Qu’ils tombent donc !
Nous en arrivons à une nouvelle série de sous-amendements identiques ; la parole est à Mme Gabrielle Cathala, pour soutenir le sous-amendement no 336.
Il est déjà 17 heures. Depuis ce matin, nous discutons de ces dispositions xénophobes et totalement inutiles. (Exclamations sur les bancs des groupes RN et UDR.)
Changez de vocabulaire !
Je me réjouis d’ailleurs que vous soyez enfin revenus dans l’Hémicycle – après avoir consommé, j’imagine, un grand nombre de rosés piscines à la buvette.
Madame Cathala, veuillez rester sur le sous-amendement.
C’est sans rapport !
Comme les collègues l’ont bien dit, votre proposition de loi contrevient à l’article 12 de la CEDH. Toutefois, elle contrevient également à l’article 23 de la Déclaration universelle des droits de l’homme des Nations unies, au Pacte international relatif aux droits civils et politiques de 1966 et à plusieurs décisions du Conseil constitutionnel. Rien d’étonnant à cela : en matière de mariage, vous avez toujours été du côté de la régression. En 1999, du temps de Jean-Marie Le Pen, vous vous êtes opposés au pacs. Plus tard, vous vous êtes opposés au mariage pour tous et vous avez défendu… (M. le président coupe le micro de l’oratrice.)
Merci, madame la députée.
La parole est à M. François Piquemal, pour soutenir le sous-amendement no 363.
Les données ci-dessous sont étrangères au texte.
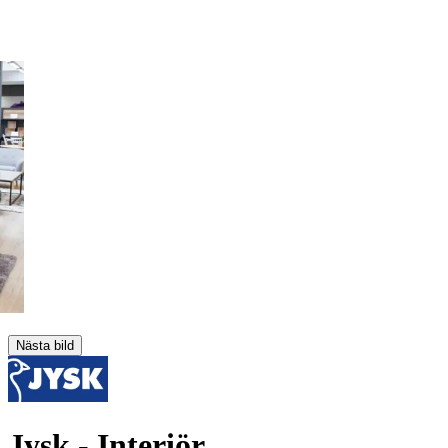
Nästa bild
Jysk
- Interiör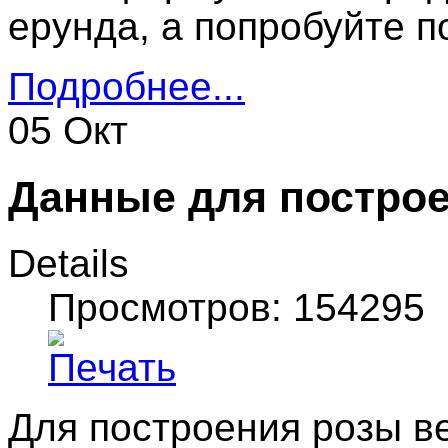
ерунда, а попробуйте п
Подробнее...
05 Окт
Данные для построе
Details
Просмотров: 154295
Для построения розы ве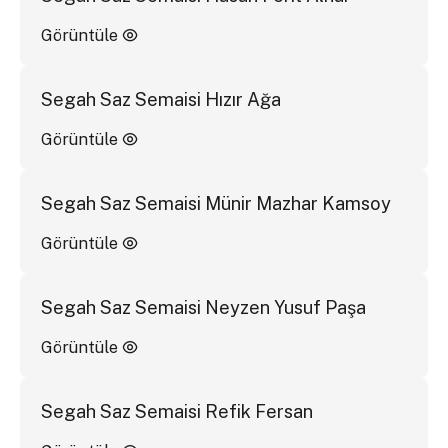
Görüntüle
Segah Saz Semaisi Hızır Ağa
Görüntüle
Segah Saz Semaisi Münir Mazhar Kamsoy
Görüntüle
Segah Saz Semaisi Neyzen Yusuf Paşa
Görüntüle
Segah Saz Semaisi Refik Fersan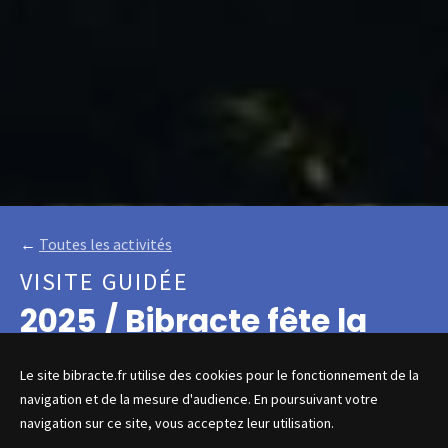
←
Toutes les activités
VISITE GUIDÉE
2025 / Bibracte fête la
nature
Le site bibracte.fr utilise des cookies pour le fonctionnement de la
navigation et de la mesure d'audience. En poursuivant votre
navigation sur ce site, vous acceptez leur utilisation.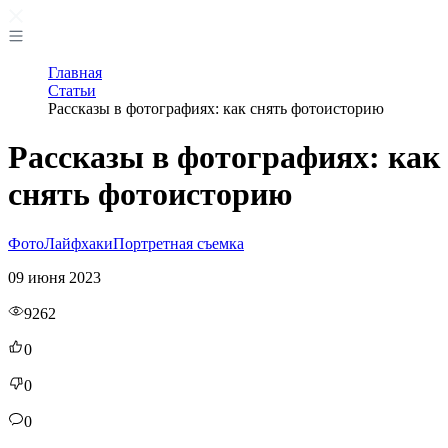
Главная
Статьи
Рассказы в фотографиях: как снять фотоисторию
Рассказы в фотографиях: как
снять фотоисторию
Фото
Лайфхаки
Портретная съемка
09 июня 2023
9262
0
0
0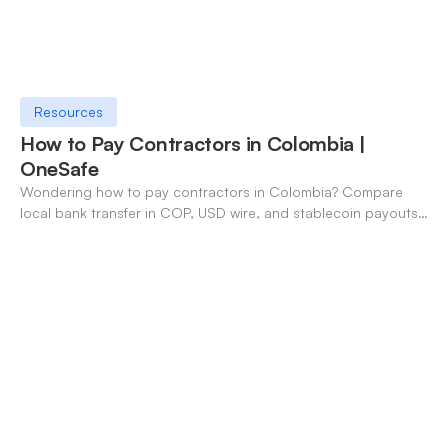
Resources
How to Pay Contractors in Colombia |
OneSafe
Wondering how to pay contractors in Colombia? Compare
local bank transfer in COP, USD wire, and stablecoin payouts.
✓ Open an account with OneSafe.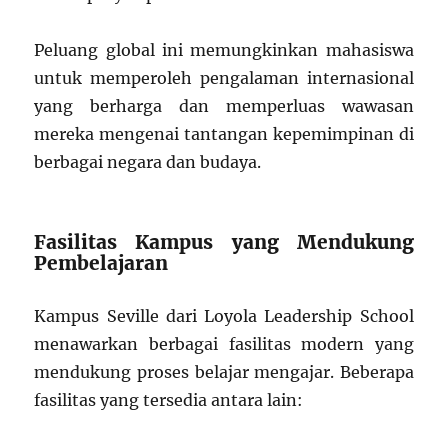
Peluang global ini memungkinkan mahasiswa
untuk memperoleh pengalaman internasional
yang berharga dan memperluas wawasan
mereka mengenai tantangan kepemimpinan di
berbagai negara dan budaya.
Fasilitas Kampus yang Mendukung
Pembelajaran
Kampus Seville dari Loyola Leadership School
menawarkan berbagai fasilitas modern yang
mendukung proses belajar mengajar. Beberapa
fasilitas yang tersedia antara lain: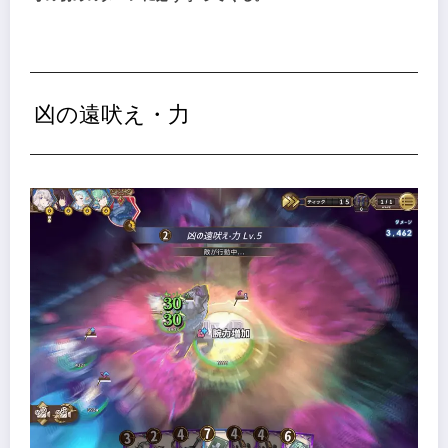
凶の遠吠え・力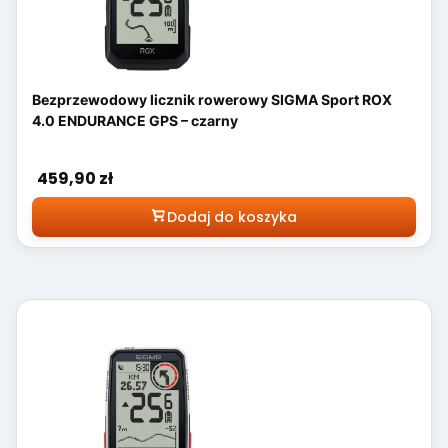
Bezprzewodowy licznik rowerowy SIGMA Sport ROX
4.0 ENDURANCE GPS – czarny
Cena
459,90 zł
Dodaj do koszyka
Ce sous-amendement rédactionnel substitue « dont » à « en particulier ». (M. Paul Vannier applaudit.)La question du mariage est une question de société. Il s’agit de pouvoir choisir avec qui l’on souhaite s’unir. Je vous vois opiner du chef ; mais ce qui peut passer aujourd’hui pour une vérité de La Palice n’a pas toujours été vrai, en particulier sous l’Ancien régime où les mariages étaient contraints et forcés.La présente attaque contre le droit de se marier nous ramène en quelque sorte à ce qui se pratiquait à l’époque. Les parents décidaient qui se mariait avec qui ; aujourd’hui, M. Ciotti entend décider pour nos concitoyennes et nos concitoyens avec qui ils ont le droit de se marier.Voilà une vision bien rétrograde d’un droit pourtant reconnu par la Déclaration des droits de l’homme et du citoyen. Ce matin, Antoine Léaument nous a lu de très beaux articles de la Déclaration de 1793…
J’en redirai un mot !
Il y reviendra. Le libre choix de son conjoint ou de sa conjointe est un acquis de la Révolution française.Notre débat voit donc s’opposer deux visions. La première se réclame de la France éternelle – il s’agit en vérité de celle de l’Ancien régime, de celle de l’époque où l’on ne pouvait pas se marier avec qui l’on voulait. (« Oh ! » sur les bancs des groupes RN et UDR.) L’autre se réclame de nos acquis sociaux, idéaux et révolutionnaires ; elle se réclame de la nouvelle France que vous n’arrivez toujours pas à comprendre. (Applaudissements sur plusieurs bancs du groupe LFI-NFP.)